Ano passado eu vivi um processo de resgate e reflexão com a paternidade. Ainda não sou pai, mas ao ressignificar minha relação com o meu, entre leituras, lembranças pueris e vivências áridas, foi inevitável colidir com “O QUE É SER MÃE?” durante o trajeto.
Ali percebi como é impossível falar sobre o papel paterno sem ter a maternidade como elo referencial desse novelo inacabado de sentimentos e idiossincrasias.

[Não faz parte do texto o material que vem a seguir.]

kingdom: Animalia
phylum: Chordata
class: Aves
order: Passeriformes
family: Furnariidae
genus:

Crescemos ouvindo frases como: “mãe é mãe”, “só quem é mãe sabe”, “é igual a coração de mãe”, “ser mãe é padecer no paraíso” e por aí vai. E no geral (ainda que verdades absolutas sejam ilusões convencionadas), acaba sendo isso mesmo, um mar de clichês que universaliza a mãe nessa figura mística que todo homem precisa e que todo amor do mundo carrega em si sem caber.
Ao remontar a paternidade no meu lugar de filho (único) percebi que a condição materna e paterna se construíram durante a história da humanidade por alicerces distintos e que elementos sócio-culturais como o machismo, por exemplo, foram determinantes na naturalização dessa estrutura de poder que privilegia, favorece e isenta o homem.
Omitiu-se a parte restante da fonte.